2013年8月7日
パリ2日目。早朝から雨で、出かけるときは降りがひどかったので、タクシーでオルセー美術館まで行きました。前回来たときは、昨日のヴェルサイユ宮殿と同様、地下鉄や国鉄職員のストライキのため観られなかったところです。美術館の職員が、ストライキで出勤できないという理由でした。日本ではあまり考えられない理由ですが、フランスではけっこう当たり前みたいです。ただ、そのおかげでリノベーションを済ませた新オルセー美術館をゆっくり観ることができました。
10時前に着いたのですが、美術館のチケット売り場は早くも長蛇の列。私たちは「ミュージアムパス」のおかげですんなり入れました。それでも、中はもう大変な数の客。荷物チェックを受け、リュックサックをクロークに預けてスタート。5階か6階の建物のほとんどが吹き抜けというあまりのスケールの大きさに最初から驚きの連続です。

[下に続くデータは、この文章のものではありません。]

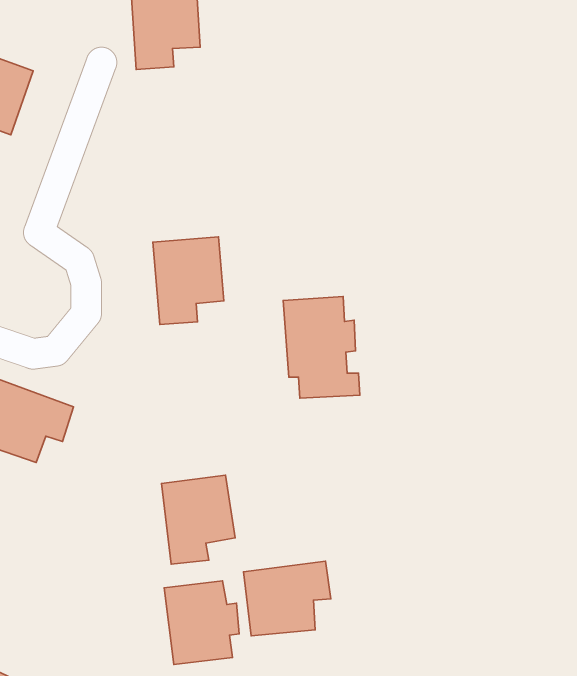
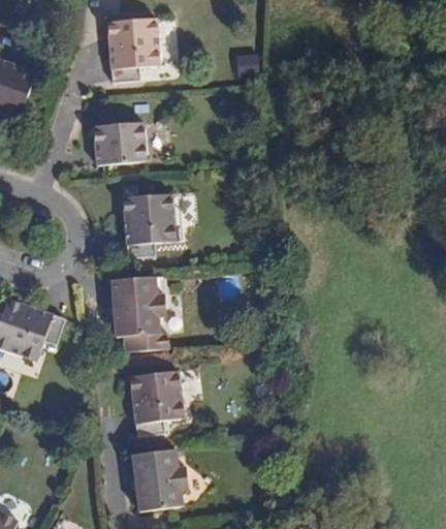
building: none -> [93,122,146,164]
building: [283,296,360,398] -> [112,275,168,350]
building: [243,561,331,636] -> none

それも当然で、もとの建物は1900年に開催された万国博覧会に合わせて作られた鉄道駅舎兼ホテルなのです。かまぼこ状の大屋根の地下に10以上のホームを備えていましたが、狭かったため、一時は取り壊しの話もあったとのこと。しかし、政府が保存活用のプランを検討、19世紀の美術作品を展示する美術館として生まれ変わることになり、1986年、オルセー美術館としてオープンしたというわけです。
しかし、それにしても、いきなりミレーの「晩鐘」に「落穂拾い」ですから。あとはもう、盆と正月がいっぺんにやってきた感じというか。セザンヌ、モネ、ドガ、クールベ、ゴーギャン、ロートレック、ルノアール、マネ、シスレーといった印象派の巨匠の、美術の教科書とかでさんざん観た作品が、これでもかこれでもかというぐあいに、そこらじゅう展示されているのですから。途中、イスが随所に置かれて休憩もできるのですが、その脇に彫刻が置いてあるので、ふと作品名を見ると、ロダンとかマイヨールとかで。なんだか、ありがたみが感じられず、いい意味で呆れてしまいました。

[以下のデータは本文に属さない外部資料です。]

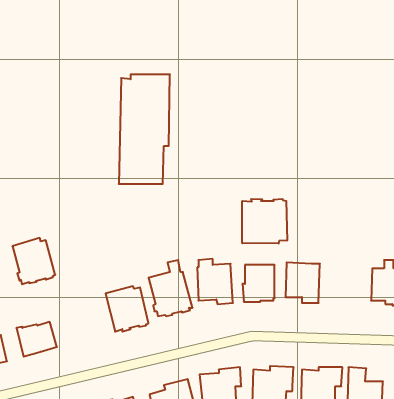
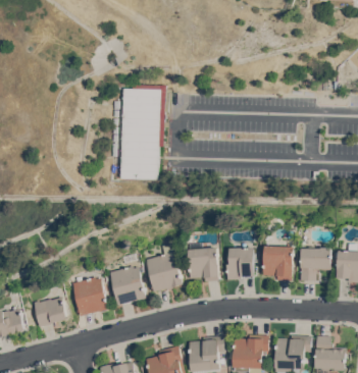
building: [242,199,287,244] -> none
building: [12,238,55,284] -> [70,276,107,316]
building: none -> [299,248,330,280]

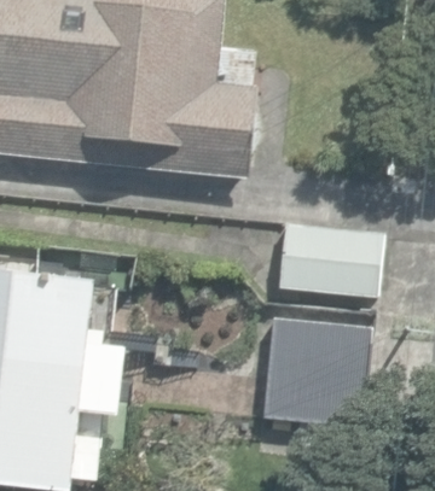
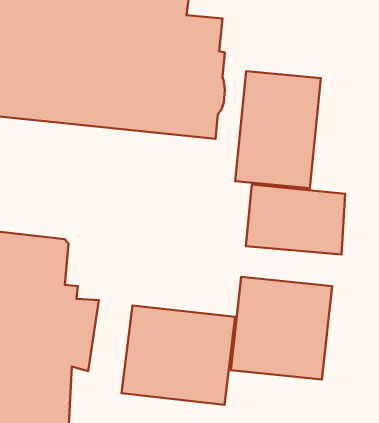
building: none -> [235,71,321,188]
building: none -> [122,305,235,405]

日本にいたら、それこそ一人ひとり3、4カ月の期間で国立美術館あたりで展覧会ができるような作家ばかりです。それがここまでそろってしまっているとなると、入った瞬間、これは1日、それも何時間かで観てしまってはいけない、罪悪感とはまた違うのですが、とりあえず半分くらいにしておこうということにしました。残りは「また次回!」です。
美術館を出てセーヌ川を渡るとそこはルーブル美術館。こちらは初めてパリに来たとき一度行っているので、とりあえず今回はパスします。夜はホテル近くを探し、歩いてすぐのパサージュに中で見つけたお気楽フレンチの店に。セットメニューで13~14ユーロほどでしたが、前菜と肉料理だけでほぼ満腹。デザートは残念ながらパスでした。敷地の中を抜けて「グランパレ」近くのカフェでランチ。 ここはかつて1900年のパリ万博の際に建てられた美術館だったそうです。その後はすっかり廃れてしまったものの、2005年に大幅なリノベーションがなされ、さまざまなイベント用の施設として生まれ変わったとのこと。
そのあと「グランパレ」の中を通りながら、すぐ北側にいくつかある「パサージュ」へ。いちおう屋根付きの商店街というスタイルなのですが、昔の面影はないようで、人通りはまばらです。そのまま歩き続け、昨夜歩いた日本料理の店が集中しているあたりを抜けてホテルに戻りました。